┌─ 给定原文

本小节着重讲解CheckpointerMain中的CreateCheckPoint接口函数源码学习,相关知识回顾postgres checkpoint源码学习-1
源码分析
CreateCheckPoint函数主要有如下几个工作:
1)刷脏数据【数据页脏数据 share buffer 、Clog 脏数据 SLRU】
2)写checkpoint WAL日志;
3) 更新控制文件信息
4)删除陈旧的WAL日志文件 (须达到触发条件)
/*
* Perform a checkpoint --- either during shutdown, or on-the-fly
// 关闭数据库或者达到触发条件均会执行 checkpoint
* flags is a bitwise OR of the following:
* CHECKPOINT_IS_SHUTDOWN: checkpoint is for database shutdown. //关闭数据库
* CHECKPOINT_END_OF_RECOVERY: checkpoint is for end of WAL recovery. // WAL恢复完执行 checkpoint
* CHECKPOINT_IMMEDIATE: finish the checkpoint ASAP, // 立即执行
* ignoring checkpoint_completion_target parameter.
* CHECKPOINT_FORCE: force a checkpoint even if no XLOG activity has occurred // 强制执行,即使相隔两次无XLOG
* since the last one (implied by CHECKPOINT_IS_SHUTDOWN or
* CHECKPOINT_END_OF_RECOVERY).
* CHECKPOINT_FLUSH_ALL: also flush buffers of unlogged tables. // flush buffer,包括非日志表
*
* Note: flags contains other bits, of interest here only for logging purposes.
* In particular note that this routine is synchronous and does not pay
* attention to CHECKPOINT_WAIT.
*
* If !shutdown then we are writing an online checkpoint. This is a very special
* kind of operation and WAL record because the checkpoint action occurs over
* a period of time yet logically occurs at just a single LSN. The logical
* position of the WAL record (redo ptr) is the same or earlier than the
* physical position. When we replay WAL we locate the checkpoint via its
* physical position then read the redo ptr and actually start replay at the
* earlier logical position. Note that we don't write *anything* to WAL at
* the logical position, so that location could be any other kind of WAL record.
* All of this mechanism allows us to continue working while we checkpoint.
* As a result, timing of actions is critical here and be careful to note that
* this function will likely take minutes to execute on a busy system.

└─

请把原文中以含有“本小节着重讲解Checkpo”的词句开头、到“4)删除陈旧的WAL日志文件 (须达到触发条件)”为止的部分重写一遍，并将其中的“WAL日志”替换为“预写式日志”。 作答时只依据原文，不借助其他资料。

┌─ 记录集

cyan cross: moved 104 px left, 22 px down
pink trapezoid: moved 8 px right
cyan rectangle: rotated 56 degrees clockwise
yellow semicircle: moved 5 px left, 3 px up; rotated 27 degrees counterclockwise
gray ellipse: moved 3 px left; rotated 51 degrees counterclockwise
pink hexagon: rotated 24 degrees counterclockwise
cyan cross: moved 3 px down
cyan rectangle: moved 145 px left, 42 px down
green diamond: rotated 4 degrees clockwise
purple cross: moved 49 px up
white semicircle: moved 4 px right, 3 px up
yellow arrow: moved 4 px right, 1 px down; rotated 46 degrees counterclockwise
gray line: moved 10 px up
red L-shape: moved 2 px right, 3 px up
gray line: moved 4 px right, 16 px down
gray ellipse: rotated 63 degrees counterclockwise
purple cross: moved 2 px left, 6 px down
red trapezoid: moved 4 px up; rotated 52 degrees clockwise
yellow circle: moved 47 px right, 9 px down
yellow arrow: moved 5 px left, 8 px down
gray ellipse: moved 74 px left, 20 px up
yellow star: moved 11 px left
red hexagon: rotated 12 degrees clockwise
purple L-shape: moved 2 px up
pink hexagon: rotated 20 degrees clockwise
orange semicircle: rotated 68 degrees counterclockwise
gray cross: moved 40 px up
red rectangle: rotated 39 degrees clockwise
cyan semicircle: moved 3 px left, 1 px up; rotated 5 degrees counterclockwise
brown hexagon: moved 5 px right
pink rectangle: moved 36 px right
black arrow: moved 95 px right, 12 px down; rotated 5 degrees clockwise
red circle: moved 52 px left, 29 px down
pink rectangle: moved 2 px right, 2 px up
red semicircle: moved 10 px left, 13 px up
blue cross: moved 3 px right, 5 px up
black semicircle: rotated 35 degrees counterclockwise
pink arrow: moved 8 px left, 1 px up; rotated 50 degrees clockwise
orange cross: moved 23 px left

└─

**书面回答:**
本小节着重讲解CheckpointerMain中的CreateCheckPoint接口函数源码学习,相关知识回顾postgres checkpoint源码学习-1
源码分析
CreateCheckPoint函数主要有如下几个工作:
1)刷脏数据【数据页脏数据 share buffer 、Clog 脏数据 SLRU】
2)写checkpoint 预写式日志;
3) 更新控制文件信息
4)删除陈旧的预写式日志文件 (须达到触发条件)